Starbucks China CEO Wong last year said "Deep Brew", the firm's AI data analytics engine, would allow it to pitch discounts to "the right customers at the right time" in China, though the firm declined to comment on the use of Deep Brew as part of its current strategy.

Coffee for beans

The list price of a large Luckin latte at 29 yuan ($4.00) is not far off Starbucks' latte price (33 yuan), but Luckin actually often sells lattes at 9.9 yuan with a widely-available coupon.

Offerings from other competitors are even cheaper, with Cotti, a chain launched by former Luckin Chairman Charles Lu, offering Americanos for 8.8 yuan with a coupon and KFC's KCoffee allowing members to buy 5 yuan coffees for 30 days on a 10-yuan membership fee.

Helped by its steep discounts and quicker store expansion - with 18,590 stores already more than double the 9,000 Starbucks says it will open in China by 2025 - Luckin revenue reached 24.86 billion yuan ($3.45 billion) in 2023, surpassing Starbucks' comparable annual sales of $3.16 billion in China.
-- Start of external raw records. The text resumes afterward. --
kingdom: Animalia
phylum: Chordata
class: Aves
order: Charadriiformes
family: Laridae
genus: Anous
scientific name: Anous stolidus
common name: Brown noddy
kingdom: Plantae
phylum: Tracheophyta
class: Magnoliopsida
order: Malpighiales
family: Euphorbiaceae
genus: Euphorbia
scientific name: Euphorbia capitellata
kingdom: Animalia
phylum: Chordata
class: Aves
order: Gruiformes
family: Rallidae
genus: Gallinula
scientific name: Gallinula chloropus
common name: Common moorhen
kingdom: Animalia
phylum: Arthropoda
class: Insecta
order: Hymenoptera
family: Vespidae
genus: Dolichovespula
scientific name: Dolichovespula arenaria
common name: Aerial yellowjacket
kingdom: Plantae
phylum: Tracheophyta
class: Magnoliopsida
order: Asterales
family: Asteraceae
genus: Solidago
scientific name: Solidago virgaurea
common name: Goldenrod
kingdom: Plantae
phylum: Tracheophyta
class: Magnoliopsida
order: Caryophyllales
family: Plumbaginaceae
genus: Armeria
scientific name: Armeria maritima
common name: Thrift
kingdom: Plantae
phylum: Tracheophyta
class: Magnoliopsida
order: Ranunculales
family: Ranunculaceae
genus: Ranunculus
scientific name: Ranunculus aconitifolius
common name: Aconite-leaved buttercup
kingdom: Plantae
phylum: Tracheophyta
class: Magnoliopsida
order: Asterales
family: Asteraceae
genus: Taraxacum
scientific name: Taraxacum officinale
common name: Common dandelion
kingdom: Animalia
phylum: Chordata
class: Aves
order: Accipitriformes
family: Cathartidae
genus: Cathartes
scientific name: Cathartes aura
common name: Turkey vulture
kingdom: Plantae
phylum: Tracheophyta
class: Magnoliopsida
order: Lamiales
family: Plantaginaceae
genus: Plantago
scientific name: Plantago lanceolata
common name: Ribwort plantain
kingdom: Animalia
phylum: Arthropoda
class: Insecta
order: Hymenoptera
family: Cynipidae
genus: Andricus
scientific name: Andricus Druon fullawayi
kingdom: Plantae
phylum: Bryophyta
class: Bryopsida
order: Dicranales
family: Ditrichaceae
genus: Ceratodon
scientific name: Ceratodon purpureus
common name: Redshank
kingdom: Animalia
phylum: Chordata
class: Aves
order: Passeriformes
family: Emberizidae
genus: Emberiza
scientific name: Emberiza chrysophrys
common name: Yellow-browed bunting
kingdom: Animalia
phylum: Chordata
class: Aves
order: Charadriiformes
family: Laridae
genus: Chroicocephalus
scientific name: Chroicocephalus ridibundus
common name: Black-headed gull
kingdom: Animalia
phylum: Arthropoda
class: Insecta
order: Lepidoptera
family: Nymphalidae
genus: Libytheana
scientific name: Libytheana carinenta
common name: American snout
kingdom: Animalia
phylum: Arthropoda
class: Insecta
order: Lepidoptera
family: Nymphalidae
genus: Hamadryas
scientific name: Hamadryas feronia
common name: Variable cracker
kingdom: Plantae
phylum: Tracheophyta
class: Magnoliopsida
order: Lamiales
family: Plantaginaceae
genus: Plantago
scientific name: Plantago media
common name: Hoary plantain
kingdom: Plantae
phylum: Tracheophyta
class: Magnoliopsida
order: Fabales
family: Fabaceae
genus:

Though price will be an important factor in consumer decision-making for the foreseeable future, Starbucks won't beat its competition in a race to the bottom, Kantar's Yu says, adding that the American firm should continue with its strategy of offering a premium in-store experience its competitors can't match.

"Starbucks needs to compete on price but not only compete on price," he said. "They need to lead in innovation, lead in the conversation about coffee and lead in creating emotional value for consumers, or they will lose out more to the local competition."